Generalanwältin: Militärdienstverweigerung als Asylgrund – EuGH
Am 28. Mai 2020 plädierte Generalanwältin Sharpston in ihren Schlussanträgen in der Rs. C‑238/19 vor dem EuGH dafür, dass syrische Militärdienstverweigerer in der EU Asyl erhalten können. Hintergrund war die Klage eines syrischen Staatsbürgers, der aus seinem Heimatland geflohen war, um der Einberufung ins Militär zu entgehen. Das BAMF in Deutschland erkannte zwar einen subsidiären Schutzstatus des Betroffenen an, lehnte aber die Anerkennung als Flüchtling ab, da keine Verfolgung in seinem Heimatland vorgelegen habe. Der Kläger machte dagegen geltend, eine begründete Furcht vor Verfolgung zu haben, weil er mit der Kriegsdienstverweigerung eine politische Überzeugung im Sinne von Art. 10 Abs. 1 Buchst. e der Anerkennungsrichtlinie vertreten würde. Das VG Hannover legte dem EuGH den Fall daraufhin zur Auslegung dieser Richtlinie vor.
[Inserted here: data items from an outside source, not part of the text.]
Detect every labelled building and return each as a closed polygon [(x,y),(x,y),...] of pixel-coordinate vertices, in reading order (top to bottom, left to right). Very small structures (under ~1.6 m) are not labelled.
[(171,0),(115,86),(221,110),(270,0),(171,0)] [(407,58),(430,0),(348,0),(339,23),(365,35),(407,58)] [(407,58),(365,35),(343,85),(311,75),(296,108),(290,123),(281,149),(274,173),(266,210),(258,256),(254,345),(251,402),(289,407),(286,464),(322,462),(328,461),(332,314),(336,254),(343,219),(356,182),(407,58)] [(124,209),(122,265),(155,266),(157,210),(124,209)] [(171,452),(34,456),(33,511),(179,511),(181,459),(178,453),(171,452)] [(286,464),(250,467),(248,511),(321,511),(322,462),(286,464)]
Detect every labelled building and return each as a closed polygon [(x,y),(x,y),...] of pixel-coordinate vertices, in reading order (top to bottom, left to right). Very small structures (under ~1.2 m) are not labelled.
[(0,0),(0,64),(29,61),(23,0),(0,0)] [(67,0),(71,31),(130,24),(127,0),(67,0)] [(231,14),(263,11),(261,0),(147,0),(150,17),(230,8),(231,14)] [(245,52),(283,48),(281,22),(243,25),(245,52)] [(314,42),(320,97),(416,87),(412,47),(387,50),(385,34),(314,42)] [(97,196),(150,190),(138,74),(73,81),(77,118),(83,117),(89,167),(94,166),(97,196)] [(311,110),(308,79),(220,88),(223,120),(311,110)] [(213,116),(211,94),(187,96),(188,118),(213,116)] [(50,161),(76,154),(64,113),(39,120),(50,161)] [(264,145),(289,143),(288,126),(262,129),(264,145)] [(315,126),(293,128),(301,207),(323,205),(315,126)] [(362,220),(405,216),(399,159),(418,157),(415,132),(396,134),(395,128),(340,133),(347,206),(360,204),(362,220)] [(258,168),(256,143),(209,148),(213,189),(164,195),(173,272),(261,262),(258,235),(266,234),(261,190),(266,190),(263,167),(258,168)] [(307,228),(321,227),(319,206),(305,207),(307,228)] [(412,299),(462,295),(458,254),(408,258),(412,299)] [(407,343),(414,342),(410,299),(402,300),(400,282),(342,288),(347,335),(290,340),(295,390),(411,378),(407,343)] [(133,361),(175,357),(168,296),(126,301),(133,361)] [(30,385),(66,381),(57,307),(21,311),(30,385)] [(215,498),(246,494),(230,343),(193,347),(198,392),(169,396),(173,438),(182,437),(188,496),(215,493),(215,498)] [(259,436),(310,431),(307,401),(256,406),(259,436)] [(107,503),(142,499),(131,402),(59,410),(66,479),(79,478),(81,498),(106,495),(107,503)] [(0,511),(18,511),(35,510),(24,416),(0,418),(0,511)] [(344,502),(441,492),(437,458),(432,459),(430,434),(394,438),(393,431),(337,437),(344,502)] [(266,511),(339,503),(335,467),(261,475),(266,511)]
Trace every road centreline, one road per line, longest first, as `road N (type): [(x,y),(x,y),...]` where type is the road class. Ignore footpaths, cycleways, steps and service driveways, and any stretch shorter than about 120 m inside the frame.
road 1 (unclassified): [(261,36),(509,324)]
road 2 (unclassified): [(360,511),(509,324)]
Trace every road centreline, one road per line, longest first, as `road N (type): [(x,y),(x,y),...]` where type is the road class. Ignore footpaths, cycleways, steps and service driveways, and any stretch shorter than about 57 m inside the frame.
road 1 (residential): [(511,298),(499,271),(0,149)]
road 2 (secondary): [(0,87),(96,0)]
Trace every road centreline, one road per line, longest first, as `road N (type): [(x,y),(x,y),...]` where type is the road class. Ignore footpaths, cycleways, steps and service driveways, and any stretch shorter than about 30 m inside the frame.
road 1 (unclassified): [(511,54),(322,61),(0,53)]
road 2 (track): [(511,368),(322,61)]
Generalanwältin Sharpston kommt zu dem Schluss, dass die Verweigerung des Militärdienstes in einem Land mit einer politischen Lage wie in Syrien grundsätzlich eine asylrelevante politische Überzeugung darstellen kann. Generell könne es hierzu allerdings keine pauschale Antwort geben. Vielmehr müsse die zuständige Behörde im Einzelfall entscheiden, wobei insbesondere die Hintergründe im Herkunftsland des Asylsuchenden zu berücksichtigen sind.
Bei Umweltverstößen einfacher gegen Infrastrukturprojekte klagen – EuGH
Der EuGH hat das Klagerecht von Privatleuten gegen große Projekte, die der Umweltverträglichkeitsprüfung (UVP) unterfallen, gestärkt. In der Rs. C-535/18 hatte sich der Gerichtshof mit dem Bauprojekt eines Autobahnzubringers nahe Detmold zu befassen, gegen das Grundstückseigentümer und Landwirte geklagt hatten. Das BVerwG hatte dem EuGH die Frage vorgelegt, inwiefern die Betroffenen überhaupt gegen die Planfeststellung klagebefugt seien, wenn umweltrechtliche Vorschriften – im vorliegenden Falle der EU-Wasserrahmenrichtlinie 2000/60/EG – nicht eingehalten worden seien. In seiner Antwort auf die erste Vorlagefrage befand der EuGH § 4 Abs. 3 Satz 2 des Umwelt-Rechtsbehelfsgesetzes für unionsrechtskonform, wonach Privatkläger die Nichtigerklärung einer Projektgenehmigung wegen eines Verfahrensfehlers nur verlangen können, wenn sie nachweisen, dass ihnen selbst das nach Art. 6 der UVP-Richtlinie 2011/92/EU garantierte Recht auf Beteiligung an umweltbezogenen Entscheidungsverfahren genommen wurde. Der EuGH betonte zudem, dass die Geltendmachung wasserrechtlicher Verstöße durch Privatpersonen nur dann möglich sei, wenn diese durch die Verletzung unmittelbar subjektiv betroffen seien.